### Metin bölümü
NEDEN-SONUÇ Prof.Dr.Mahmut Can YAĞMURDUR

NEDEN-SONUÇ

Prof.Dr.Mahmut Can YAĞMURDUR

İnsan ve toplum hayatında genel alışkanlığımız, yaşadığımız anda karşılaştığımız sorunlar ya da sıkıntılar karşısında ilk olarak yaptığımız öyle ya da böyle bir tepki vermektir. Bu tepkileri verirken çoğu kez dünün bir “neden”, bugünün de “sonuç” olduğunu, bir yandan da bugünün “neden” yarının “sonuç” olabileceğini kimse aklından geçirmemiştir.

### Verilen malzeme

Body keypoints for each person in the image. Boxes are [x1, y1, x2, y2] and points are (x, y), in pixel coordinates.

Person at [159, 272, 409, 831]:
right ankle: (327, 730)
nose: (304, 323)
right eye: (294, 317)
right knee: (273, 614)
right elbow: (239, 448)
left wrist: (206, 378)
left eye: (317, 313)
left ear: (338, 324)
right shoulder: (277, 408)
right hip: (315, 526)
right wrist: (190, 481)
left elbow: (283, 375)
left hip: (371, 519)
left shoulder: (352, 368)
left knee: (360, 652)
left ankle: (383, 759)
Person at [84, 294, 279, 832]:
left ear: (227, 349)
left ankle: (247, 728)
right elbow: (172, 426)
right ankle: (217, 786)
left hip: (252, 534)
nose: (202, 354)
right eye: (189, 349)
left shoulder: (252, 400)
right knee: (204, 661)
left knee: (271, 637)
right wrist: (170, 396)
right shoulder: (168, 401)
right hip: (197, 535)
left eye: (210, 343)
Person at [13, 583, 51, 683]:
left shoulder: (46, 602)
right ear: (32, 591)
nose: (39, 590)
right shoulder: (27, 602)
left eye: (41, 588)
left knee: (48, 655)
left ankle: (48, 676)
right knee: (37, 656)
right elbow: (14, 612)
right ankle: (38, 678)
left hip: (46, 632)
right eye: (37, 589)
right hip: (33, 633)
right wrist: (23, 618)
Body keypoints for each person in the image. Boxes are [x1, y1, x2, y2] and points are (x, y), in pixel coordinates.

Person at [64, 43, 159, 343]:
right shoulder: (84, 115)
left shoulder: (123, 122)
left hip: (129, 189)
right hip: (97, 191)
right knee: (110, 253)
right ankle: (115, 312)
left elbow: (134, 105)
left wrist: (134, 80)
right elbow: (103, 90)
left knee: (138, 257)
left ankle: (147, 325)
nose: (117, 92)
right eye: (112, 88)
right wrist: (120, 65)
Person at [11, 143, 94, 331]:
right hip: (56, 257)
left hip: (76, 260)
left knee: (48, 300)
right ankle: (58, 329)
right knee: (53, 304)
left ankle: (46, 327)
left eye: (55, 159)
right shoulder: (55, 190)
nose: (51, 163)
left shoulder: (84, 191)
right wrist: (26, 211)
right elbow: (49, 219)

--

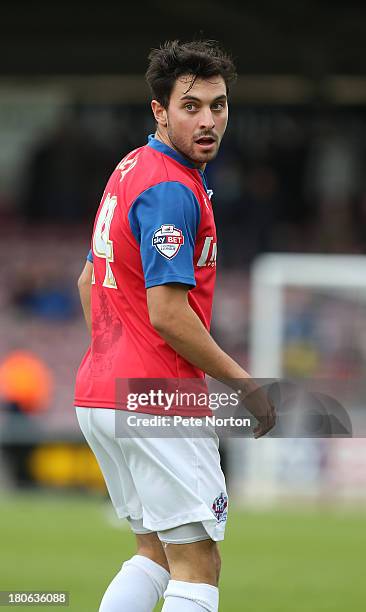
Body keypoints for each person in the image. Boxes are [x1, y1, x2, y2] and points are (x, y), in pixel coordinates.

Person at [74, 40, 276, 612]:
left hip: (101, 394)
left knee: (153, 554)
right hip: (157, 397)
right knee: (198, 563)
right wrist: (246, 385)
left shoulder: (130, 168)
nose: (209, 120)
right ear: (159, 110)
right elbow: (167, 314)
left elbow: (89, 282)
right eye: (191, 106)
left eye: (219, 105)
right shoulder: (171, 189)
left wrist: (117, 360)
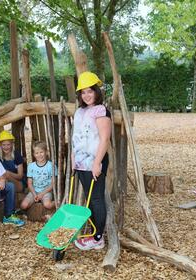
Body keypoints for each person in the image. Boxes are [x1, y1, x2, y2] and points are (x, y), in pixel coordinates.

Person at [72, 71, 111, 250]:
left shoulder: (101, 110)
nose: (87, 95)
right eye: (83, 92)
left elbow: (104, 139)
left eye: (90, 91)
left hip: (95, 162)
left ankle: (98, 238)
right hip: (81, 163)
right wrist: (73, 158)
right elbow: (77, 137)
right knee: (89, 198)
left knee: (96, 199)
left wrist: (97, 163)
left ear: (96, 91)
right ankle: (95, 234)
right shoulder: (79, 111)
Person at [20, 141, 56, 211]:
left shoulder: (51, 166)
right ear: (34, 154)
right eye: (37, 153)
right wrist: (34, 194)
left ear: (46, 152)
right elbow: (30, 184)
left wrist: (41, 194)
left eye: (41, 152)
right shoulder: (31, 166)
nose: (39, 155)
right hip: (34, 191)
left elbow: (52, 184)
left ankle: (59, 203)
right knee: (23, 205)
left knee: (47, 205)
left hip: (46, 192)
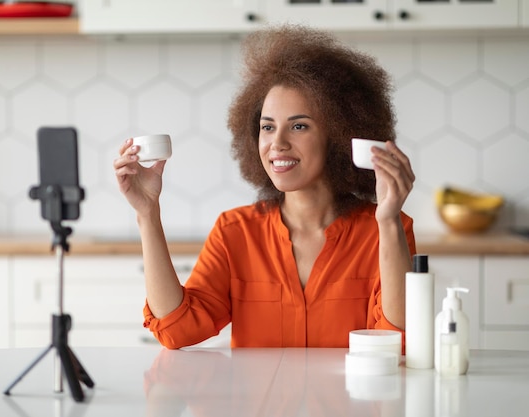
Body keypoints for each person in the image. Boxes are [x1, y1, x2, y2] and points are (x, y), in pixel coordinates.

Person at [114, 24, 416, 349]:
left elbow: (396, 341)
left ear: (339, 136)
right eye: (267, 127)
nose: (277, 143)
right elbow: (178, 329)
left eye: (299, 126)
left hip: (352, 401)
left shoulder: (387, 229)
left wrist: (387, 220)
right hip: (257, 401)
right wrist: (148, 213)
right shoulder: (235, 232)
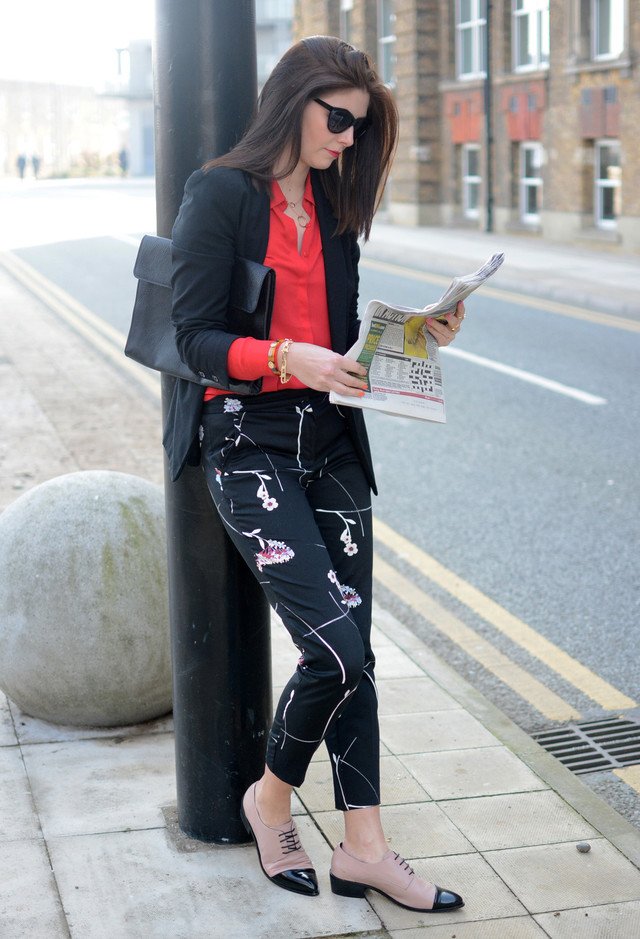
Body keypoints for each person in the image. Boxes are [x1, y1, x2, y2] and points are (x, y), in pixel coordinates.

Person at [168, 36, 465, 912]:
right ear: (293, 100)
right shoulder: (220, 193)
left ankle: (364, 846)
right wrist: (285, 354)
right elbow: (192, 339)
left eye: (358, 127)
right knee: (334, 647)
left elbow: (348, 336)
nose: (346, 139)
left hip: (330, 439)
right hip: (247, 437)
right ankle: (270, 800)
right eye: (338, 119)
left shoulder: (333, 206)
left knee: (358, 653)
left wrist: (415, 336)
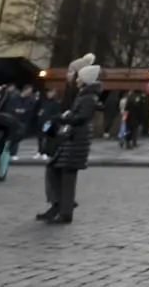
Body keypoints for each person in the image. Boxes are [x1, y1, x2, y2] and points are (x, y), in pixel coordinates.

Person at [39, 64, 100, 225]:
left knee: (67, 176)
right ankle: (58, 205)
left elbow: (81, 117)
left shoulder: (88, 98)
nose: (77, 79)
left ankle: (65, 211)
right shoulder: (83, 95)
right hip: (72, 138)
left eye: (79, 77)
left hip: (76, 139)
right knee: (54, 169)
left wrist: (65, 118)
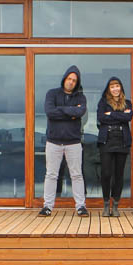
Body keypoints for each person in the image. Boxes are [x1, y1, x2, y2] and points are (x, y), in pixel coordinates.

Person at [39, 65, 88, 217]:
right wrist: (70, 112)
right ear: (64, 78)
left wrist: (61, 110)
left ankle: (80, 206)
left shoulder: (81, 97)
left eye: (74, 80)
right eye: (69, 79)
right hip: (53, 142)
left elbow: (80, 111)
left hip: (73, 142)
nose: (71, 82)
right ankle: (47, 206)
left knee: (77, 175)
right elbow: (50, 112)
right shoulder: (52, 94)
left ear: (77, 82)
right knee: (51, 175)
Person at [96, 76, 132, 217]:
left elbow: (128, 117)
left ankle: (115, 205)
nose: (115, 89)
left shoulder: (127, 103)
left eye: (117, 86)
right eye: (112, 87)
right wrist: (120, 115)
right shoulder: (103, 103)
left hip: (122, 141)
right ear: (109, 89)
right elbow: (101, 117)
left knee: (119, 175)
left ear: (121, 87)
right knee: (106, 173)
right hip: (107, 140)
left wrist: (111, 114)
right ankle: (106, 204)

### Görev talimatı
Neden-sonuç yazısında "NEDEN-SONUÇ Prof.Dr.Mahmut Can" sözlerinin geçtiği yerden başlayıp "kimse aklından geçirmemiştir." sözlerinden sonra biten kısmı, "sorunlar" yerine "problemler" koyarak yeniden yazın. Satırlar, neden-sonuç yazısından bağımsız, ayrı bir malzemedir.

### Çözümünüz
NEDEN-SONUÇ Prof.Dr.Mahmut Can YAĞMURDUR

NEDEN-SONUÇ

Prof.Dr.Mahmut Can YAĞMURDUR

İnsan ve toplum hayatında genel alışkanlığımız, yaşadığımız anda karşılaştığımız problemler ya da sıkıntılar karşısında ilk olarak yaptığımız öyle ya da böyle bir tepki vermektir. Bu tepkileri verirken çoğu kez dünün bir “neden”, bugünün de “sonuç” olduğunu, bir yandan da bugünün “neden” yarının “sonuç” olabileceğini kimse aklından geçirmemiştir.